Minjoo Party lawmaker Rep. Min Byung-du also wrote on his Facebook page on Nov. 6 that people should “get ready to hold an early presidential election six months from now.” Min argued that a transitional neutral cabinet should be formed to handle a number of duties, such as managing the presidential election that would take place in six months, to carry out a sweeping investigation into Choi Sun-sil‘s alleged influence peddling and to reform the public prosecutors, while persuading Park to agree to step down at an appropriate time according to this plan.

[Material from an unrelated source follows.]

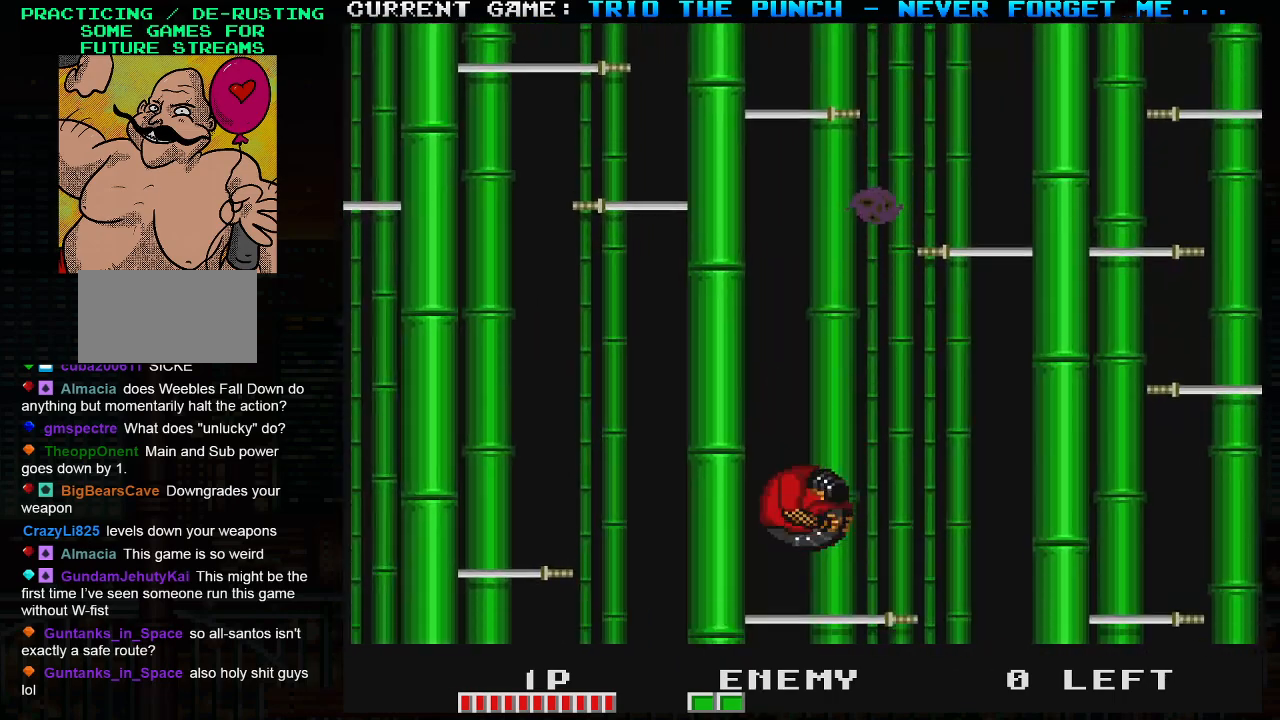
{"buttons": ["TRIANGLE"], "left_stick": "right", "events": [[117, "left_stick", "right"], [217, "TRIANGLE", "down"]]}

But considering the attitude that Park has adopted thus far, she is not very likely to accept the proposals for her to adopt a secondary role, for the next presidential election to be held early or for her to step down right away. If Park remains unwilling to negotiate and if public demand for her resignation increases, then opposition parties could push for her impeachment as a last resort. Currently, hardly anyone in the political establishment (aside from Seongnam Mayor Lee Jae-myung) is mentioning this. Before a bill of impeachment can be submitted to the Constitutional Court, it must receive the support of at least two-thirds of lawmakers in the National Assembly (200 of the total 300). This would require opposition parties to form an alliance with lawmakers in the Saenuri Party (who are not part of the pro-Park faction). Others point out that it would be hard to present clear evidence of illegal activity to the Constitutional Court before a thorough investigation is carried out.

These scenarios are likely to be elaborated further after politicians see what happens in the next public demonstration, which is scheduled for Nov. 12.